I tried sending over MS-DOS but haven't been able to get it to work. The way that disks are booted is the ROM reads sector 0 from the floppy and looks at some fields to determine what to load. It then reads in all the sectors sequentially and jumps to the newly loaded binary. I thought I could do the same thing by sending MS-DOS over serial, but instead of getting the initial splash screen, it just hangs. If I try with MS-DOS 1.25 the screen gets put into a funky mode with a nice vertical line down the center and making an awful out of sync noise. With any other version of MS-DOS the screen just turns black.

It seemed like the next thing to do would be to put together some kind of very simple monitor/debugger that would let me interact over serial and allow me to examine memory and registers, modify memory, and try to execute from a specified address. Hunting around I came across the Seattle Computer Products MON-86 which was perfect because it had all the commands I needed, and it was designed to fit in 2k so it would be very quick to send over the serial.

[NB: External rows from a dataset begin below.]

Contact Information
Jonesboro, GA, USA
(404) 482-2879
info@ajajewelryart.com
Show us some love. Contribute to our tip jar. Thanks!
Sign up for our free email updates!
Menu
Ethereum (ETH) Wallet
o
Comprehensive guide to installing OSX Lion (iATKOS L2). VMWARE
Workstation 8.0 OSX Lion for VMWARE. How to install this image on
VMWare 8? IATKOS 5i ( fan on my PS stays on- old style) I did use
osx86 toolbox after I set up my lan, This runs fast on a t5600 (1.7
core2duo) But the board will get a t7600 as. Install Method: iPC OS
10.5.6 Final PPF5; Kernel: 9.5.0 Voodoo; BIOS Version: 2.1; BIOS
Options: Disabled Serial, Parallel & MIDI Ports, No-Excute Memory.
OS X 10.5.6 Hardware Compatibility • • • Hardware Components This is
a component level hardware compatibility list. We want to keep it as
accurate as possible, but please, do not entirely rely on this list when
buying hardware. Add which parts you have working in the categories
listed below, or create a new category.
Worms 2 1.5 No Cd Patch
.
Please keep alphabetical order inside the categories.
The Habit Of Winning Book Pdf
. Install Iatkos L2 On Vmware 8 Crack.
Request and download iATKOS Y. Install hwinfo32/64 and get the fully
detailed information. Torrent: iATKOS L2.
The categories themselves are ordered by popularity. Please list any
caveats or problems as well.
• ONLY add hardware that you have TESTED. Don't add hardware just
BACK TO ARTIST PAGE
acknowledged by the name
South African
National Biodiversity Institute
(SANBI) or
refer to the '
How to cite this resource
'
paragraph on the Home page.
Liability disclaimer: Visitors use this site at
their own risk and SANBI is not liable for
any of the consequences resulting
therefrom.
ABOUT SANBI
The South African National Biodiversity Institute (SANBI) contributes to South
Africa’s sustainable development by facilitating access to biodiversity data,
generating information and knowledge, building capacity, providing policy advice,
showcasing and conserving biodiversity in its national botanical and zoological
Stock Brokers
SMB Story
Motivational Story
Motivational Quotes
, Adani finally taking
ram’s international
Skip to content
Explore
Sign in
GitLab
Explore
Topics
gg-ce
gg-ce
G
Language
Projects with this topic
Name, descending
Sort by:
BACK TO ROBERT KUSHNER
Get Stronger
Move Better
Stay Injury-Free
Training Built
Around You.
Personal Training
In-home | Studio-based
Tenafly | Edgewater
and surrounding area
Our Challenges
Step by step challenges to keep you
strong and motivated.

For MON-86 I opted to convert the source to nasm syntax, to reduce the number of hoops someone else would need to jump through to get it assembled. To make sure my syntax changes were correct, I found a binary dump of MON-86 and used that to compare with the nasm output and verify that the syntax changes I was making still assembled correctly. After that I swapped the old I/O routines for ones that were compatible with the Victor. A few fixes that were missing from the original source, and I had the monitor running on the Victor over serial!

Next Steps

At this point there is enough infrastructure to load more sophisticated diagnostic tools onto the Victor. Whether or not those tools already exist though is another question. I also think it would be nice to add keyboard & video support to the Victor port of the SCP MON-86. To get the screen working means I need to include a more complete font as part of MON-86. And I haven't yet figured out how to communicate with the keyboard. I also suspect that I will need to repair my keyboard since it is a capacitive keyboard with the foam disks. Luckily I have experience fixing those!

I'd also like to figure out why MS-DOS doesn't seem to want to start when sent over serial. It seems like it should display the splash screen before it dies because of the lack of a floppy.

Once I know the floppy drives are working, a useful program that will need to be written is something similar to ADTPro. A Victor version of such a program could be used to format blank disks and load them with data, allowing people to bring up a Victor system from bare metal without needing to have another working Victor system, some kind of exotic floppy hardware that interfaces to a modern computer, or someone mail out pre-formatted floppies.

Another thing I'd like to explore is making a very simple terminal program that can be sent over to the Victor to turn it into a simple dumb terminal. Would it be possible to fit such a thing in a mere 512 bytes, considering that some of that space would need to be used for a font?